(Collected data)
# # # #

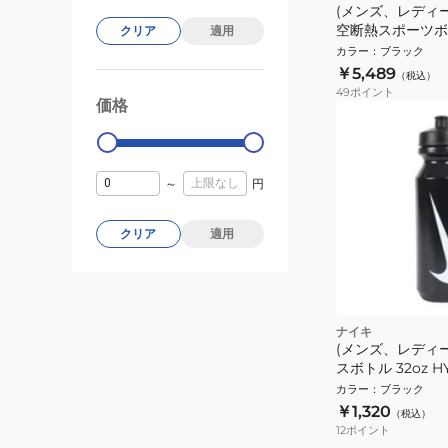
(メンズ、レディ
空断熱スポーツボトル 
クリア
適用
1500F BKOR
カラー
：
ブラック
￥5,489
（税込）
49
ポイント
価格
99000
0
～
円
クリア
適用
ナイキ
(メンズ、レディ
スボトル 32oz HY
カラー
：
ブラック
￥1,320
（税込）
12
ポイント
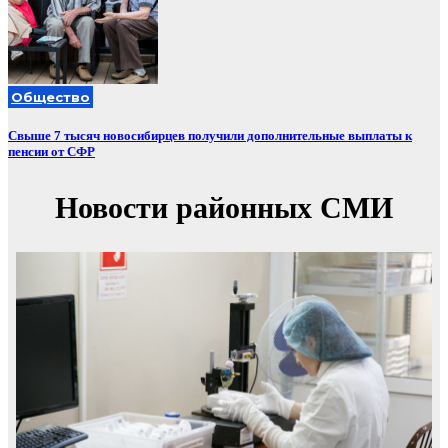
Общество
Свыше 7 тысяч новосибирцев получили дополнительные выплаты к
пенсии от СФР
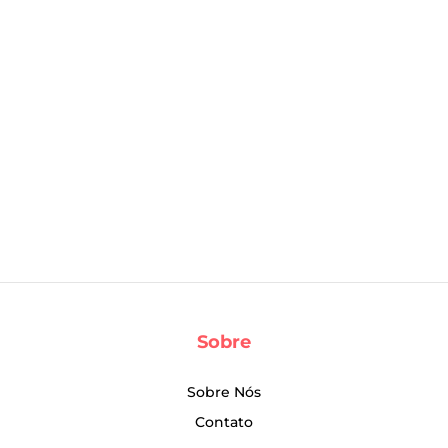
Sobre
Sobre Nós
Contato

# # # #

- WHAT YOU HAVE TO DO
Update the lines above by changing every "ブラック" to "ホワイト" and leaving all other text as it is. Omit the pictures from your answer.

- YOUR SOLUTION
(メンズ、レディ
空断熱スポーツボトル 
クリア
適用
1500F BKOR
カラー
：
ホワイト
￥5,489
（税込）
49
ポイント
価格
99000
0
～
円
クリア
適用
ナイキ
(メンズ、レディ
スボトル 32oz HY
カラー
：
ホワイト
￥1,320
（税込）
12
ポイント
Общество
Свыше 7 тысяч новосибирцев получили дополнительные выплаты к
пенсии от СФР
Sobre
Sobre Nós
Contato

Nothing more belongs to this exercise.